> **Page extract**:
▬▬▬▬▬▬▬▬▬▬

Helen Raymond lived a wonderful and eventful life. She loved to sing and dance and made many friends after moving to Oregon from Southern California in 1991. She participated in the Hillsboro Toastmasters from maybe 2001 to 2005 or 2006. She loved to give speeches and she loved to memorize songs. She had been involved with the Toastmasters, too, in Southern California. She also was involved a little bit with the Audubon Society in Southern California. She was a Blue Bird leader, too, when her children were young.
Helen was very active in Oregon. She participated in a play reading club in Portland for a while. She sang with the Hillsboro Senior Serenaders. She enjoyed the luncheons there, too, at the Hillsboro Senior Center. Helen also led an active social life dancing and attending the luncheons at Elsie Stuhr Senior Center in Beaverton. Two times she was voted queen at the Tigard Senior Prom for seniors (not high school seniors). She had many friends from the Hillsboro Senior Center and Elsie Stuhr Senior Center.

▬▬▬▬▬▬▬▬▬▬

> **List of tasks**:
- A) Answer these about the passage on Helen Raymond, one line each:
(i) In what year did Helen move to Oregon from Southern California?
(ii) Which senior singing group did she sing with?
(iii) How many times was she voted queen at the Tigard Senior Prom?
- B) Retype the part of the passage on Helen Raymond starting with "Helen Raymond lived" and going on through "children were young.".

> **Given records**:
▬▬▬▬▬▬▬▬▬▬

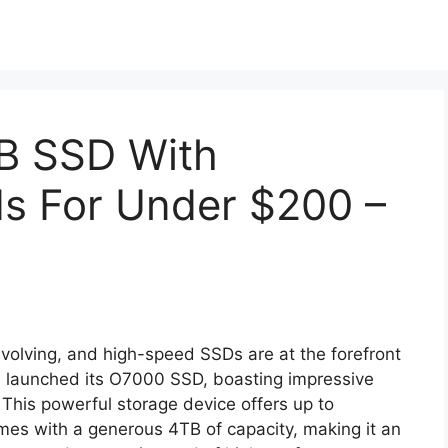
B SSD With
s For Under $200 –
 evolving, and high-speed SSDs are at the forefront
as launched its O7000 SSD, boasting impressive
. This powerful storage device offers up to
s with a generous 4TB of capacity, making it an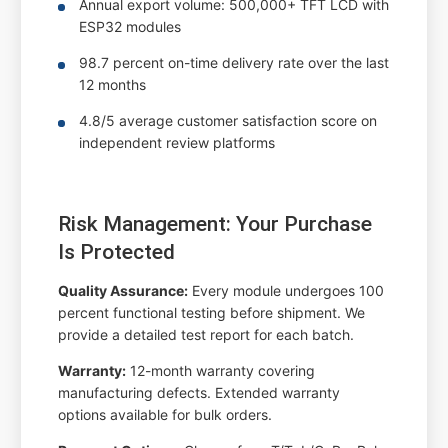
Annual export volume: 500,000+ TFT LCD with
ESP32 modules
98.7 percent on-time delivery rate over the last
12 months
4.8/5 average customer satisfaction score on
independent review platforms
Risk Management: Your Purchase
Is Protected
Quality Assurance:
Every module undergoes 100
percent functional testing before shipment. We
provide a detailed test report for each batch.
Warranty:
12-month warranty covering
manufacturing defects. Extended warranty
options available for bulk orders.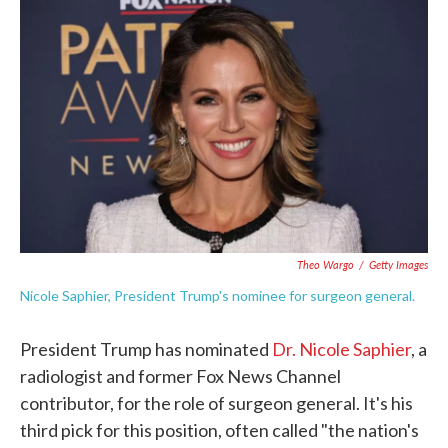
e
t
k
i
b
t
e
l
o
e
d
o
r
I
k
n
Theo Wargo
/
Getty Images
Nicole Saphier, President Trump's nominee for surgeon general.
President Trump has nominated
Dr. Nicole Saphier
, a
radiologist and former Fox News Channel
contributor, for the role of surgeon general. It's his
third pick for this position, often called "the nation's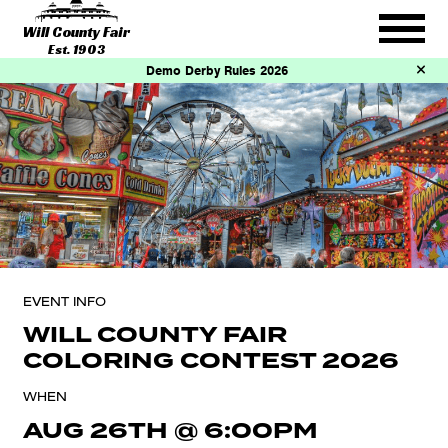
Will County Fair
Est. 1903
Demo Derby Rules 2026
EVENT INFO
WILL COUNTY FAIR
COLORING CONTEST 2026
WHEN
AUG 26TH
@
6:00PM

▬▬▬▬▬▬▬▬▬▬

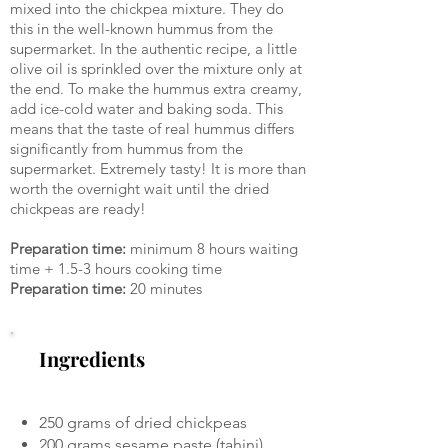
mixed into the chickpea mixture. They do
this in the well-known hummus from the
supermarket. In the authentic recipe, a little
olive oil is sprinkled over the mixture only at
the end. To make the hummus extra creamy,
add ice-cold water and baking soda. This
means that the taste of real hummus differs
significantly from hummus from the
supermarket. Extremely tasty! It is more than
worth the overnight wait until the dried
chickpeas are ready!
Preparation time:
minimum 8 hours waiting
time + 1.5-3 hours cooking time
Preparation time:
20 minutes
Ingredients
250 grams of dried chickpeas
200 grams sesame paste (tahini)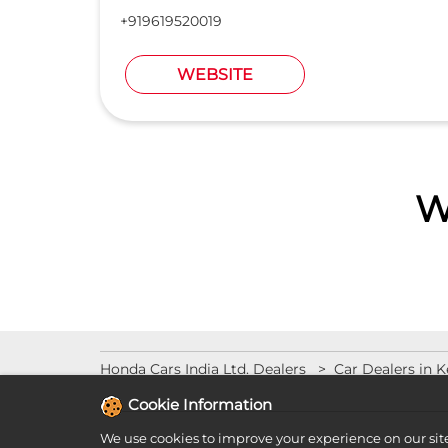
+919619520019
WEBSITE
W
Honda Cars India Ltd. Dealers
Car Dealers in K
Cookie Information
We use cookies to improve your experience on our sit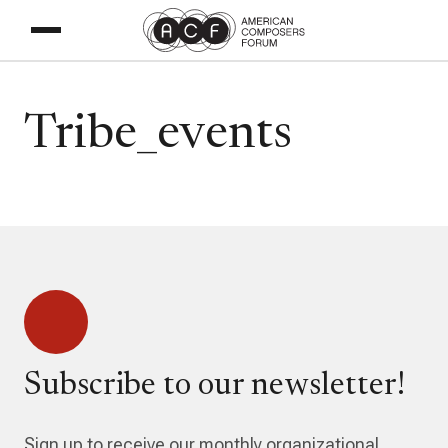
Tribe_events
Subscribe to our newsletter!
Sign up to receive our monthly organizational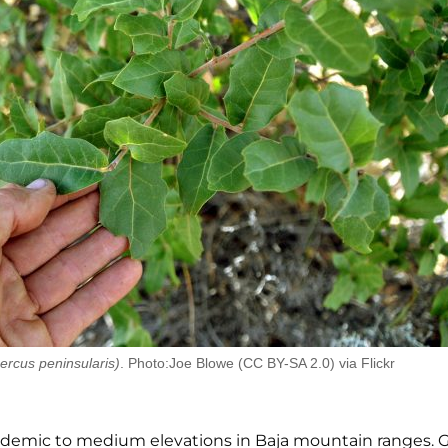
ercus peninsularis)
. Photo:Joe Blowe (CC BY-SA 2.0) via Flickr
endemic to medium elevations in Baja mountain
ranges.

▬▬▬▬▬▬▬▬▬▬

> **Solution list**:
- A)
(i) 1991
(ii) The Hillsboro Senior Serenaders
(iii) Two times

- B)
Helen Raymond lived a wonderful and eventful life. She loved to sing and dance and made many friends after moving to Oregon from Southern California in 1991. She participated in the Hillsboro Toastmasters from maybe 2001 to 2005 or 2006. She loved to give speeches and she loved to memorize songs. She had been involved with the Toastmasters, too, in Southern California. She also was involved a little bit with the Audubon Society in Southern California. She was a Blue Bird leader, too, when her children were young.